地獄の中で、君に出会うことができたから。

一宮琴梨

プロローグ

 ドカァーン!


 俺の300メートル先くらいでミサイルが着弾し、爆発した。


 「みんな逃げろ!まだ落ちてくるぞ!」


 誰かの声が聞こえる。


 ああ、逃げないと。だけどまだ彼女が、敵である俺にも笑いかけてくれた彼女が見つかっていない。


 「クリスティーナ!お願いだ。俺のそばにきてくれ!」


  そう叫んだ時、俺のそばを通りかかった女性が怯えた顔をして叫んだ。


 「いやあー!ロシア人がっ!ロシア人がいるわよ!」


 それを聞いた人々はみんな俺から離れていった。当たり前か。俺はここの人々にとって敵であるのだから。

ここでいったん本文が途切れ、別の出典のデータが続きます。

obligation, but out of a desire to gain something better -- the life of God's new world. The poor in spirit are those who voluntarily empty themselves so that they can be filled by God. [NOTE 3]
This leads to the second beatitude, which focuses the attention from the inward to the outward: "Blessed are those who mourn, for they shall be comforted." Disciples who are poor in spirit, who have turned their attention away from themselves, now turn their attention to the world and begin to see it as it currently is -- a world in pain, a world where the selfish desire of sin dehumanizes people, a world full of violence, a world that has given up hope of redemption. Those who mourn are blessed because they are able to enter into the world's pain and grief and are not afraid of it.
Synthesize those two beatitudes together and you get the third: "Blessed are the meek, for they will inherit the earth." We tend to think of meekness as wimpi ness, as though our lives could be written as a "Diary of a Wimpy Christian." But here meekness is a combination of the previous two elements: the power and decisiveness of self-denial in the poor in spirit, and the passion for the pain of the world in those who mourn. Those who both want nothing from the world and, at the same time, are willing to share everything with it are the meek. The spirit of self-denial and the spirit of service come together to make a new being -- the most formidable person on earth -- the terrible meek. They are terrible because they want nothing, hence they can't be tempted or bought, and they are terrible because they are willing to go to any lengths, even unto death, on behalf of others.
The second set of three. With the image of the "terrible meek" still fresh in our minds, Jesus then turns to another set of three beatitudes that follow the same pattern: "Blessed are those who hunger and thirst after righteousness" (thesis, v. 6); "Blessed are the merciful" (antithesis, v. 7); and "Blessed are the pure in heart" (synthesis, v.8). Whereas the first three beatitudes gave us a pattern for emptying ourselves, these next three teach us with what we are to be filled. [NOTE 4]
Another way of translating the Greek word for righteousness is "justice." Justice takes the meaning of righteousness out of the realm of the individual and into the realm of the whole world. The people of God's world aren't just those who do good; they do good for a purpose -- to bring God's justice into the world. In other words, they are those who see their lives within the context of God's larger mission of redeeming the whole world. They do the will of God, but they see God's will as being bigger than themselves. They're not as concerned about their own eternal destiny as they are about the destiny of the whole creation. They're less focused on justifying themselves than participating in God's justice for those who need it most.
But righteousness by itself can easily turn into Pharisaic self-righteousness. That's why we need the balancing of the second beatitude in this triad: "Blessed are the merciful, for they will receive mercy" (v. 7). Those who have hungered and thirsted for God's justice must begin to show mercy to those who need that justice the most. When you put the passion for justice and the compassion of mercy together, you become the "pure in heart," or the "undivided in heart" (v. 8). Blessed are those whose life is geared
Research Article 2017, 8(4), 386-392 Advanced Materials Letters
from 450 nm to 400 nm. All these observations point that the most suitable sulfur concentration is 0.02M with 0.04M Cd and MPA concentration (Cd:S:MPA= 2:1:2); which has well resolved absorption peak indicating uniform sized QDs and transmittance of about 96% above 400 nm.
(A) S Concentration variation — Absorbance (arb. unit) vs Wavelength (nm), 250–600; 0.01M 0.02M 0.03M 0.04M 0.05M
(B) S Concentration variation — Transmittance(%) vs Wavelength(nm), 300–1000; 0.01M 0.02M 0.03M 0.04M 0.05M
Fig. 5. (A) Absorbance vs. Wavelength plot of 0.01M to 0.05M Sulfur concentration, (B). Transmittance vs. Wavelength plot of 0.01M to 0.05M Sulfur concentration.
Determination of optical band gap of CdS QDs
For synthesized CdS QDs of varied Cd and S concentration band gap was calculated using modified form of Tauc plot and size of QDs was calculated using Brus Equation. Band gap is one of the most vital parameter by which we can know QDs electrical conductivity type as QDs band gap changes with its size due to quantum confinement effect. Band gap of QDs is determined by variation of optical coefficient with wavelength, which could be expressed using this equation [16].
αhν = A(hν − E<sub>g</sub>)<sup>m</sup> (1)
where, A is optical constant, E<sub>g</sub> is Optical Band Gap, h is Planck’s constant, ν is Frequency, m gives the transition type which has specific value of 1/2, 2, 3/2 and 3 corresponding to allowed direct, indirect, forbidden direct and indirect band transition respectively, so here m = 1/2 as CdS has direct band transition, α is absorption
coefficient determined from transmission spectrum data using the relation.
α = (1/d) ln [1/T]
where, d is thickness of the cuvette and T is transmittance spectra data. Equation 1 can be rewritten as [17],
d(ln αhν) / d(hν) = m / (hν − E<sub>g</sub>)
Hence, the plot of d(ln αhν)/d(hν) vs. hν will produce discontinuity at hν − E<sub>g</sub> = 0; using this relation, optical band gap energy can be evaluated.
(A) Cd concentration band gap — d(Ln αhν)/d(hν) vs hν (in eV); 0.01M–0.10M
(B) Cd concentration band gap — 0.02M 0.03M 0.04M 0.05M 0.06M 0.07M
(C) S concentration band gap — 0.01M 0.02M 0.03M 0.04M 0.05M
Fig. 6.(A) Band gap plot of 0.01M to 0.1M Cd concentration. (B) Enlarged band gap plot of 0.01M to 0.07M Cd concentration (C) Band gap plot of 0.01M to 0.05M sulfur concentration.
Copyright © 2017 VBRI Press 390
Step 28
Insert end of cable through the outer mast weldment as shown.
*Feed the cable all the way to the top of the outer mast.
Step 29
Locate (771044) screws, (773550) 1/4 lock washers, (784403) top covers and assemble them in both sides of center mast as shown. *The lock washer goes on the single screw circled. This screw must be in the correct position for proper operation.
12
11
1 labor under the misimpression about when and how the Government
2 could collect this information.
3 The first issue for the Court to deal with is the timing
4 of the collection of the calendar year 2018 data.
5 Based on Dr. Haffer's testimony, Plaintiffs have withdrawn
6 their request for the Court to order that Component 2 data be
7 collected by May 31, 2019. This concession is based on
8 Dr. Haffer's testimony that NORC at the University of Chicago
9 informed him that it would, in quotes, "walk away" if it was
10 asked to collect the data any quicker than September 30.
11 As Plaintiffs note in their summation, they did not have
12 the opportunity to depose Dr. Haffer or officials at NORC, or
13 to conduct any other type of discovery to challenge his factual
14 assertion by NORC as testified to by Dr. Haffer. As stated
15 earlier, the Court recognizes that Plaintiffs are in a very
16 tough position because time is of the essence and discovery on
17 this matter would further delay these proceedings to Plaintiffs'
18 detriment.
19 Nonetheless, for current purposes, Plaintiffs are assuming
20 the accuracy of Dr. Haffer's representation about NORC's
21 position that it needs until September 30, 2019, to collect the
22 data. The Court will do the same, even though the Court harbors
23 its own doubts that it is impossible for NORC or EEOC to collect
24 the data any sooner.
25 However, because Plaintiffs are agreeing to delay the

 俺の周りに人がいなくなった時、150メートルくらい先に人影が見えた。

 直感した。クリスティーナだ。


 「おーい!クリスティーナ!こっちだ!」


 だが人影は1歩も動かない。おかしい。あれはクリスティーナのはずだ。俺が間違えるはずがない。

 だがその人影は俺に近づくどころか俺から離れていく。


 「どこにいくんだ?頼むから来てくれ!ここは危険だ。一緒に逃げよう。」


 話しかけても応答せず、どんどん離れていく。今、人影と俺の距離は400メートルくらいになってしまった。


 「待ってくれ。待ってくれよ!」



〜〜〜〜〜〜〜〜〜〜〜〜〜〜〜〜〜〜〜



 「クリスティーナ!」


 ん?戦場じゃなく、ベッドの上?

 

 そうか。あれは夢だったのか。


 あの夢は、俺が20代の頃、ウクライナ侵攻に徴兵された時の記憶だ。ウクライナで出会ったクリスティーナ。彼女は俺が敵であるにも関わらず、俺に笑顔を向けてくれた。戦場という地獄の中で彼女の存在は俺の心の支えだった。だが…。

 

 これは、戦争という名の地獄の中で俺がクリスティーナと出会った奇跡。その記憶をまとめて書いた物語だ。





 この物語はフィクションであり、実在の人物とは必ずしも一致しません。